◆ **Work item**
With pictures excluded, copy word for word the lines in the data below from the line containing "Terminal 21 Asok Floor LG" through the line containing "froide ? Leur album annoncé pour février 202".

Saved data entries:
↓

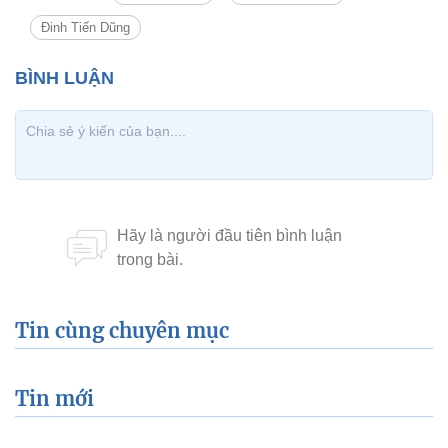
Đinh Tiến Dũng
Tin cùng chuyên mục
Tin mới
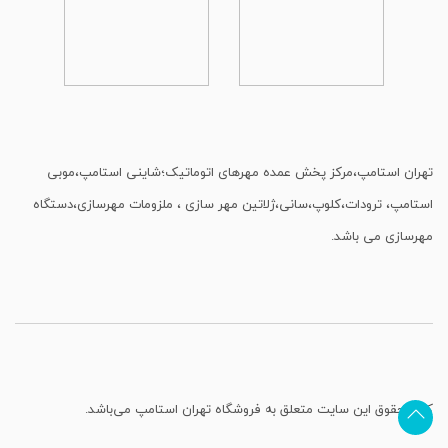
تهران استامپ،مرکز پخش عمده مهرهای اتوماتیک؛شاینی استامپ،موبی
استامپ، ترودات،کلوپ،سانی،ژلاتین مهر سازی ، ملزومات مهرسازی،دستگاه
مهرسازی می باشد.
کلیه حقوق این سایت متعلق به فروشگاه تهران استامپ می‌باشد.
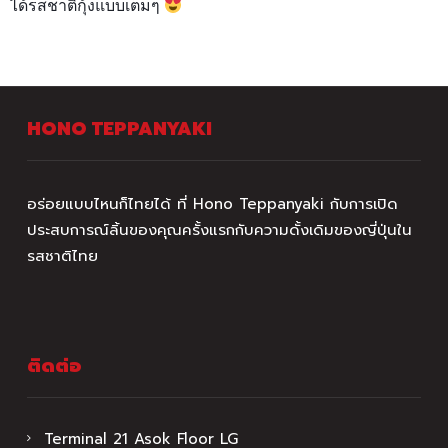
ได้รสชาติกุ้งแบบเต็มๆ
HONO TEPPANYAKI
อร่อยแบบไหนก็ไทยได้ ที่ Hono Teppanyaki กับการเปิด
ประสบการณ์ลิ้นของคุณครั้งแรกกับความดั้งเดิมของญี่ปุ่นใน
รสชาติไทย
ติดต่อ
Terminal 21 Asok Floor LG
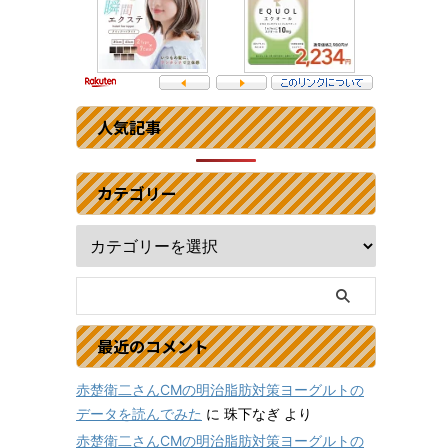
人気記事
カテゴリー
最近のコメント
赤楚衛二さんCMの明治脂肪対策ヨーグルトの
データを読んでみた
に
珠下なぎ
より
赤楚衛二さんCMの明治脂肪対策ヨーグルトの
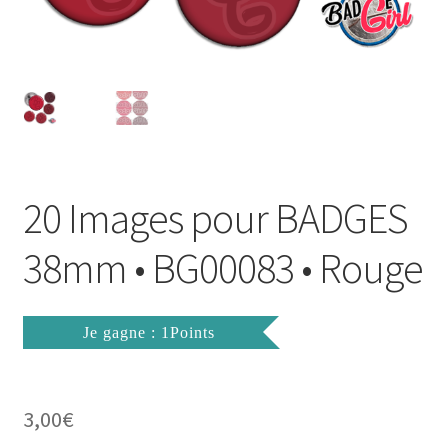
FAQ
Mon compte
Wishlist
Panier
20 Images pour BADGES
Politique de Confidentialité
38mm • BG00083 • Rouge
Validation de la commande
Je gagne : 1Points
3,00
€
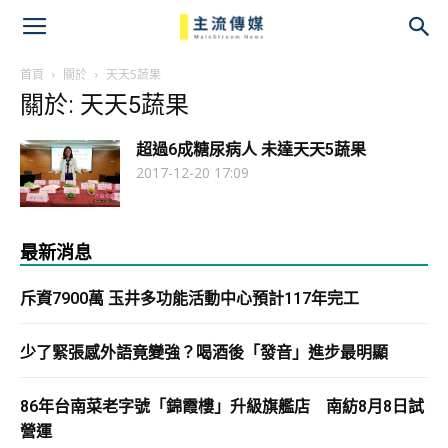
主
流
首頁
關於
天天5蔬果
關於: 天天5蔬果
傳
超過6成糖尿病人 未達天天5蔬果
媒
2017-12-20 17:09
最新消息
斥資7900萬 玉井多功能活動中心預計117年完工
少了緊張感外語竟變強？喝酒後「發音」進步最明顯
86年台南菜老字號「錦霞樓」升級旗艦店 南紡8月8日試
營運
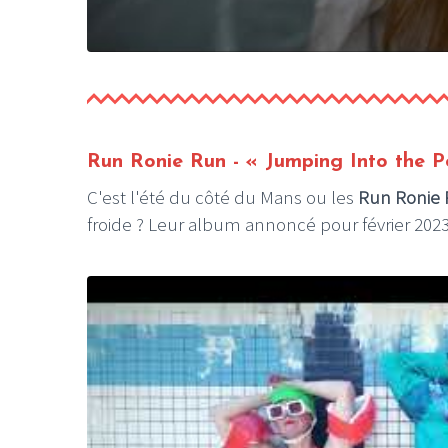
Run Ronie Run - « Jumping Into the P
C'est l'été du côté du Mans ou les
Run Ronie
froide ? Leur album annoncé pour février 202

↑
↓

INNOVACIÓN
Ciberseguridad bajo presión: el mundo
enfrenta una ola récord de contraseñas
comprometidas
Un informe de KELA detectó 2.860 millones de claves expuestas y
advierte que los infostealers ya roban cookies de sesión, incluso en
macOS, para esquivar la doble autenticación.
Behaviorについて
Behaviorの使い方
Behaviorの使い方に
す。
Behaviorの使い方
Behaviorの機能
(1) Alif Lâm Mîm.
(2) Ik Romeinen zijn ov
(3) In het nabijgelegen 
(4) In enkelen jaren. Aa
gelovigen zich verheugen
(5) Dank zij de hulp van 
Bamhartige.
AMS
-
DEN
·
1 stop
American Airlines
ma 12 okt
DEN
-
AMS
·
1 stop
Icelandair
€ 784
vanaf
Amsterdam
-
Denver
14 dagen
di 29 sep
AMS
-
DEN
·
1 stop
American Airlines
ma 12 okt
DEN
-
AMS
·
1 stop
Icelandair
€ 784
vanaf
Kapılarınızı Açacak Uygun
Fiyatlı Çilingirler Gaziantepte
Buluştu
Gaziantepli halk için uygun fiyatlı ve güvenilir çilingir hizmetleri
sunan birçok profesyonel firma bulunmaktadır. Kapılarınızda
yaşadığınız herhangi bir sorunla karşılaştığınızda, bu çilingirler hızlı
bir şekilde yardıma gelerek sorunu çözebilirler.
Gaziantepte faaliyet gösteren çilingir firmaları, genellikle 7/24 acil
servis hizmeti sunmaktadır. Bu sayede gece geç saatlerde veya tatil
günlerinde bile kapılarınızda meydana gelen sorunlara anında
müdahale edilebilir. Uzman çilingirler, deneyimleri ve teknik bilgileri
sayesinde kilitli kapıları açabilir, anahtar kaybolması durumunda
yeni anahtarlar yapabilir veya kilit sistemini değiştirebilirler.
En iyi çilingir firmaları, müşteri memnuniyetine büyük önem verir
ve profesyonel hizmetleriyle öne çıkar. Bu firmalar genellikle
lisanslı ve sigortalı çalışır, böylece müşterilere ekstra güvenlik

↑
↓

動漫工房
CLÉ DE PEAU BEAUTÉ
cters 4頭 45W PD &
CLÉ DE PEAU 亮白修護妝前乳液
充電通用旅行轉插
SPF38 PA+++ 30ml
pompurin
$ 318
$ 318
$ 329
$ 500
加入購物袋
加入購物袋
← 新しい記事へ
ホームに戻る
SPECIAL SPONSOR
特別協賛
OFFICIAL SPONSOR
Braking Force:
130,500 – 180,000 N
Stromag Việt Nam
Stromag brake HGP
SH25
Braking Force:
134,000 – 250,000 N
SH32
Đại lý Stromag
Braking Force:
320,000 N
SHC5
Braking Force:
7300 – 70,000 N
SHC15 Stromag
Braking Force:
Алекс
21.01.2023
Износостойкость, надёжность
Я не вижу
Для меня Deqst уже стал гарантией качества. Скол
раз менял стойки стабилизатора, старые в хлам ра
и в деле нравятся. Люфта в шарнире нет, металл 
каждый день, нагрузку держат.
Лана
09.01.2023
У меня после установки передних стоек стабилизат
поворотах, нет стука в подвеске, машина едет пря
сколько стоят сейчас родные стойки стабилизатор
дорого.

↑

◆ **Exercise result**
Terminal 21 Asok Floor LG
人気記事
カテゴリー
最近のコメント
赤楚衛二さんCMの明治脂肪対策ヨーグルトの
データを読んでみた
に
珠下なぎ
より
赤楚衛二さんCMの明治脂肪対策ヨーグルトの
FAQ
Mon compte
Wishlist
Panier
20 Images pour BADGES
Politique de Confidentialité
38mm • BG00083 • Rouge
Validation de la commande
Je gagne : 1Points
3,00
€
主
流
首頁
關於
天天5蔬果
關於: 天天5蔬果
傳
超過6成糖尿病人 未達天天5蔬果
媒
2017-12-20 17:09
最新消息
斥資7900萬 玉井多功能活動中心預計117年完工
少了緊張感外語竟變強？喝酒後「發音」進步最明顯
86年台南菜老字號「錦霞樓」升級旗艦店 南紡8月8日試
營運
Run Ronie Run - « Jumping Into the P
C'est l'été du côté du Mans ou les
Run Ronie
froide ? Leur album annoncé pour février 202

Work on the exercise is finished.